Son olarak aşıya karşı yaratılan komplolar da dünya çapında çok geçerli olmuş durumda. ‘Otizm’e sebep olduğu veya kimi gücü elinde tutanlara, insan aklına aşı sayesinde hakim olma olanağını sağladığı’ gibi akıl dışı söylemler insanlık adına utanç verici olmalı.

↔↔↔

Komplo teorilerine inananları iyi niyet/kötü niyet bağlamında ikiye ayırmak mümkün belki de.

İyi niyetliler, ya güçsüzlüklerinden, koskoca dünya içinde bir nokta kadar var olduklarından karmaşık meseleleri çözümlemekten kaçarak, açıklamakta zorluk çektikleri gelişmeleri biraz de kendi dünya görüşü ve inanç odağından anlamlandırma arayışında aslında yenik düşüyorlar hakikate, kendilerinin galip olduklarını sanarak.

İyi niyetliler, günümüz belirsizlik çağı karşısında bilinmeyeni basitleştirilmiş formüllerle çözmeye çalışarak iç rahatlığına ulaştıklarını düşünüyorlar. Devlet kurumlarına, özellikle medyaya karşı son dönemlerde oluşan küresel güvensizlik, söylenenlere ve yazılıp çizilenlere inanmamaya neden olurken kendi bulgularının en doğru olduğuna inanma hali onları bu belirsizlik, güvensizlik ve korku çağında bir nebze rahatlatıyor. Bu sınıfa giren insanların genellikle metafizik dünyanın kurgularında mutluluk ve hakikati arayan insanlar olarak tanımlanması da bir başka ilginç bulgu.

Kötü niyetli komplo teorisyenlerinin hayal ötesi saçmalıklarının temeli ayırımcılık ve ırkçılık olsa gerek. Açıklamakta zorluk çektikleri veya dünyanın çözemediği meselelerin faturasını sevmedikleri, düşman oldukları kesimlere, ırkçılığın tezahürü olan nefret söylemi çerçevesinde kesiyor. Taraftar buldukça daha da yüksekten atmaktan hiç kaçınmıyor. Bir gün gerçekler ortaya çıktığında bile onları kabul etmeyerek yeni komplo teorilerini bile üretmekten kaçınmıyor.

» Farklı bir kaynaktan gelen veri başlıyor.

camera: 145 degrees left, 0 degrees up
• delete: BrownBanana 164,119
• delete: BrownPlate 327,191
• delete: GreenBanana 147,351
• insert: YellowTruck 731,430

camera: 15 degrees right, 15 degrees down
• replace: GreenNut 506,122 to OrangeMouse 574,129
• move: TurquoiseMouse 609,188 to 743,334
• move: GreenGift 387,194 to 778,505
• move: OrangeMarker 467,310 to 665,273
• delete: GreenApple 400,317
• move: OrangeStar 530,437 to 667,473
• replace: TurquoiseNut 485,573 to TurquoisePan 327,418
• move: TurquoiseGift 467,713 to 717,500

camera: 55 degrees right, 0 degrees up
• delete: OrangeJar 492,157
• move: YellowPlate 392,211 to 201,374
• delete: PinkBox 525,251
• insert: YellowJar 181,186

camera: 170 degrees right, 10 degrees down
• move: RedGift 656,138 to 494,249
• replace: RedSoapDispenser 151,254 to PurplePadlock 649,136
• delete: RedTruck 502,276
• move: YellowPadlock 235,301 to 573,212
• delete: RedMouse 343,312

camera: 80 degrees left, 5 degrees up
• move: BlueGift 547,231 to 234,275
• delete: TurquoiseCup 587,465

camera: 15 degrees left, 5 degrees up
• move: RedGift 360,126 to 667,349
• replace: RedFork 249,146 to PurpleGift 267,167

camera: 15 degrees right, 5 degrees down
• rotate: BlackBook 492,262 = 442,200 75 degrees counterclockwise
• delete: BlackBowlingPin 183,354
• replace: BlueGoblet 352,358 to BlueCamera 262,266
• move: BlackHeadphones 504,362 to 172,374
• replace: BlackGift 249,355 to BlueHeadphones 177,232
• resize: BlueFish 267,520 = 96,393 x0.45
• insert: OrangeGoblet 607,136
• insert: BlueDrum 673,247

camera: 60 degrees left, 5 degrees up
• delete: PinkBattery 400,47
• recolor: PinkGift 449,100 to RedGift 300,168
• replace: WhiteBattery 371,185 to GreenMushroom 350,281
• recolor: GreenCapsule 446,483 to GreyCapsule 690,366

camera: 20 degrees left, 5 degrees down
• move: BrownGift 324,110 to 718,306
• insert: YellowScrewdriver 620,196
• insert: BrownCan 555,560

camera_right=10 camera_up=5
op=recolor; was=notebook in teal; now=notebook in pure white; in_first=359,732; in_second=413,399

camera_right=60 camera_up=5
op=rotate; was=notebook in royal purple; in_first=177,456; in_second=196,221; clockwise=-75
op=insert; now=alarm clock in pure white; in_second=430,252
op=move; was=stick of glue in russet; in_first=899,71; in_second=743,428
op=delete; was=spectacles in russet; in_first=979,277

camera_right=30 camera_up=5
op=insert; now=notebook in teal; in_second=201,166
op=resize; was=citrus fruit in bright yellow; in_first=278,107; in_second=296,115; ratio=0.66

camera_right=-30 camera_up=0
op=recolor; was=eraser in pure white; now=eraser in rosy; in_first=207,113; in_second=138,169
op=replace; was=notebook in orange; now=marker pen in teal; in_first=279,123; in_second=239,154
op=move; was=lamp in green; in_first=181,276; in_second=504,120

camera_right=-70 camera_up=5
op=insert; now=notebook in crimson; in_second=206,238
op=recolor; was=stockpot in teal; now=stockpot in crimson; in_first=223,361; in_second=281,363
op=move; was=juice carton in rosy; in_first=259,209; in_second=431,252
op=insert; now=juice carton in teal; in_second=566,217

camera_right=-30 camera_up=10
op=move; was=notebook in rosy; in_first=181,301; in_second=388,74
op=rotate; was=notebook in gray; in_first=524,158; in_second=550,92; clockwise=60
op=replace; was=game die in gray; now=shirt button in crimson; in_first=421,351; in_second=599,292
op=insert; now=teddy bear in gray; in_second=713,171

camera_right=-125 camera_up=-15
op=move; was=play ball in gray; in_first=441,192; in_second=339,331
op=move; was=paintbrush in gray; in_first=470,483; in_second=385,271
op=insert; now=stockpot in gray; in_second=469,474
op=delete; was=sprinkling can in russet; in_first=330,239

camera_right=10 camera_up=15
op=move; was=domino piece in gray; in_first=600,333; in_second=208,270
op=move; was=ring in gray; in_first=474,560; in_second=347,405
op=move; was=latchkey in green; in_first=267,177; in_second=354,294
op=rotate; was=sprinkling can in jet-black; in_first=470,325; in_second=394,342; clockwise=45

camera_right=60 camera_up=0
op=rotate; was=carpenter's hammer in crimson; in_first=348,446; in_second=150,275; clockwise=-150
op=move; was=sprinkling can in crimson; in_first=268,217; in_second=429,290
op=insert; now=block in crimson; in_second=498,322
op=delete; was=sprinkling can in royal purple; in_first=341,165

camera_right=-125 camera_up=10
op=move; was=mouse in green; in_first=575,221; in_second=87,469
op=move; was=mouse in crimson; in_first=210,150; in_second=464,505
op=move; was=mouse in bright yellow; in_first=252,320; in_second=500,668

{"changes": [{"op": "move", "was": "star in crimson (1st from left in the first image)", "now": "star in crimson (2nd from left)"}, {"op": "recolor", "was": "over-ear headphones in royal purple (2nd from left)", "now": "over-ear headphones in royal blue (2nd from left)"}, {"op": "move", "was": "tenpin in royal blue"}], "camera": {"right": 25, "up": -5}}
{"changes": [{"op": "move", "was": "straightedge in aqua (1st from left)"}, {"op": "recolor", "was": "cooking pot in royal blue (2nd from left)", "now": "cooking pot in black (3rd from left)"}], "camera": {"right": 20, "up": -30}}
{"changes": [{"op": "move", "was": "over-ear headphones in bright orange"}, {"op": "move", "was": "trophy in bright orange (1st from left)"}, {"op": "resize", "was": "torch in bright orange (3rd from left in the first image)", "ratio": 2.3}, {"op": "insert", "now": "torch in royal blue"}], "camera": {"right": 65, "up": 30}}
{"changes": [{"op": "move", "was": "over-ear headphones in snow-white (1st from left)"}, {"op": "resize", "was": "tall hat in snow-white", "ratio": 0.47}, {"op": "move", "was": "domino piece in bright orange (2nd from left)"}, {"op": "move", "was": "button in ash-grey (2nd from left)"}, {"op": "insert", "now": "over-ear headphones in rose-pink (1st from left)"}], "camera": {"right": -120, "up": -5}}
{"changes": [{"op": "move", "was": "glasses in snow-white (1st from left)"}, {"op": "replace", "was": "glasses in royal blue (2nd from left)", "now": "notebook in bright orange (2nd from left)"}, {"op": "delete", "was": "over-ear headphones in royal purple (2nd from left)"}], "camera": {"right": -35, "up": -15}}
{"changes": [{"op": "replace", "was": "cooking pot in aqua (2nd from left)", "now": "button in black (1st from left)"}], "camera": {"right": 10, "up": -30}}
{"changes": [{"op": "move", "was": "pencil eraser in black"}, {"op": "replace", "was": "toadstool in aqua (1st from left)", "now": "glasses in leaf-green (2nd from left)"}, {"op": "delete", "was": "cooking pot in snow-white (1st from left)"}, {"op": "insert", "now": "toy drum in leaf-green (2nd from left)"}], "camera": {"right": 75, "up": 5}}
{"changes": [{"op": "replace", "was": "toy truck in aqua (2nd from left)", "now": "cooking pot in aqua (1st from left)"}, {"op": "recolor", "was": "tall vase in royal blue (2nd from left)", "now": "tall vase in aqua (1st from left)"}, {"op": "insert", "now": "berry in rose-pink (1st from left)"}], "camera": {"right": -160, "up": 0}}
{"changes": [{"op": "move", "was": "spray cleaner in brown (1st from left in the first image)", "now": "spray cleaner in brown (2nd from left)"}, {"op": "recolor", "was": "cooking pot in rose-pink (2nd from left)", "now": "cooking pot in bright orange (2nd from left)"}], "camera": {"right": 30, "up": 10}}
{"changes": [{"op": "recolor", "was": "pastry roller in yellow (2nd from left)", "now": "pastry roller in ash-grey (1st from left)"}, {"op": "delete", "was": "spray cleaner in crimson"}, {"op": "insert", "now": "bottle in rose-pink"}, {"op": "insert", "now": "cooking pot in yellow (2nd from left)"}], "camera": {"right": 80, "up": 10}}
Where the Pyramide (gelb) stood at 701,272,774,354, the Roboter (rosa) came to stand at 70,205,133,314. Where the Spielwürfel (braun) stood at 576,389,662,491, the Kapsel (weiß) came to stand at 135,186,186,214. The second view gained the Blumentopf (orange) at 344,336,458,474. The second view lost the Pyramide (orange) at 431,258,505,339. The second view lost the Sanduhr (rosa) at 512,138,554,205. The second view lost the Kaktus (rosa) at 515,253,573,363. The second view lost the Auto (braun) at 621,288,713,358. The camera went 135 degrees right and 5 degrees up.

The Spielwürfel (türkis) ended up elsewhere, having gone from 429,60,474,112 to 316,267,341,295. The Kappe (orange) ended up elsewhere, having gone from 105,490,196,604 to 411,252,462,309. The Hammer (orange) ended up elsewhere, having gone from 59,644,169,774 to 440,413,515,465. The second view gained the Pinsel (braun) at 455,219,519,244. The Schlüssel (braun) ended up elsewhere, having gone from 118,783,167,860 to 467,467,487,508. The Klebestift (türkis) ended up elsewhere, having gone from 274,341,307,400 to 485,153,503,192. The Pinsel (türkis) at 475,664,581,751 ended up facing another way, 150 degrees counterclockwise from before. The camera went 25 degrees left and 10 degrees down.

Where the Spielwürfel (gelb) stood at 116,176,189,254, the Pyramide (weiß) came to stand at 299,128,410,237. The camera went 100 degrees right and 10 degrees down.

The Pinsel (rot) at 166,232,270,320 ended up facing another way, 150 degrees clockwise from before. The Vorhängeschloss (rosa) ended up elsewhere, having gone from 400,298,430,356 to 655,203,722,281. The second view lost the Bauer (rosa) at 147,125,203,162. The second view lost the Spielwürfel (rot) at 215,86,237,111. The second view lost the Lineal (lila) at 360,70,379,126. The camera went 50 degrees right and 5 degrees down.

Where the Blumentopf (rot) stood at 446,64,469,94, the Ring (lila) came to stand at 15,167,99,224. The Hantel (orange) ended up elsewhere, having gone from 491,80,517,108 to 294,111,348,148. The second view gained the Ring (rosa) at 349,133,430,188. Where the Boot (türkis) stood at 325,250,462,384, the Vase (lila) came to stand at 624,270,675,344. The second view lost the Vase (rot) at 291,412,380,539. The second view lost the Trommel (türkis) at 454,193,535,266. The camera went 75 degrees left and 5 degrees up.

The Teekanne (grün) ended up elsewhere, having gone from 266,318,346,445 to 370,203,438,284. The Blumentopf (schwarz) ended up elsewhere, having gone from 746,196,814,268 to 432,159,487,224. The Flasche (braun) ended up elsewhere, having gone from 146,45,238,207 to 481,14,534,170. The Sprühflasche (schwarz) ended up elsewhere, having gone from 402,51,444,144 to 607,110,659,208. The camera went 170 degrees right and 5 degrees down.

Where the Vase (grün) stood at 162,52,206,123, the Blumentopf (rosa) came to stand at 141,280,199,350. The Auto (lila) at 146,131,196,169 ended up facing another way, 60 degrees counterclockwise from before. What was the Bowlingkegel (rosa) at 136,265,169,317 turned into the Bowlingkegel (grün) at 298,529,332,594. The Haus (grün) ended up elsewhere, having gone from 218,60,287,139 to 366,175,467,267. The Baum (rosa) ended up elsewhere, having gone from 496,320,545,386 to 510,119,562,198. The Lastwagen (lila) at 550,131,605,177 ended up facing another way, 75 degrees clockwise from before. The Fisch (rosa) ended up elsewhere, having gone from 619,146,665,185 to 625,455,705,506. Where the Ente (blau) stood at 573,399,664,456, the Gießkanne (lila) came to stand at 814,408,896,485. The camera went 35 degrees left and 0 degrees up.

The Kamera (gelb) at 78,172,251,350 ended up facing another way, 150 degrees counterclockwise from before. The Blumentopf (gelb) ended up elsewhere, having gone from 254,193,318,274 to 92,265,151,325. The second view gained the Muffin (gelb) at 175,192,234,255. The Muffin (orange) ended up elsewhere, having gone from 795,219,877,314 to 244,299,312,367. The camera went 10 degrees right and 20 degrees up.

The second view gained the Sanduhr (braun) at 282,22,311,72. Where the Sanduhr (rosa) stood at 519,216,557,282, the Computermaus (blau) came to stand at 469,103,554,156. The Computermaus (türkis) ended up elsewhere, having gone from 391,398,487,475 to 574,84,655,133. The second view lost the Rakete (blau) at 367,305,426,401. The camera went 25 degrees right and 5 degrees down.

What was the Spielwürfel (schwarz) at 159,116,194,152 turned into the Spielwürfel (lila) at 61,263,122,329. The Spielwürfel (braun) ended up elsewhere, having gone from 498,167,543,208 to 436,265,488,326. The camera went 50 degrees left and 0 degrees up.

Bütün bunların panzehri bilgidir, bilimdir.

İyi niyetli komplocular için hakikati arama, hayallerinin ve inançlarının kendilerine neler hissettirdiği ile değil bilim ve somut bilgilerle olmalı.

Lakin nefret söylemci komplocular için ilacın henüz bulunmamış olduğu görülüyor.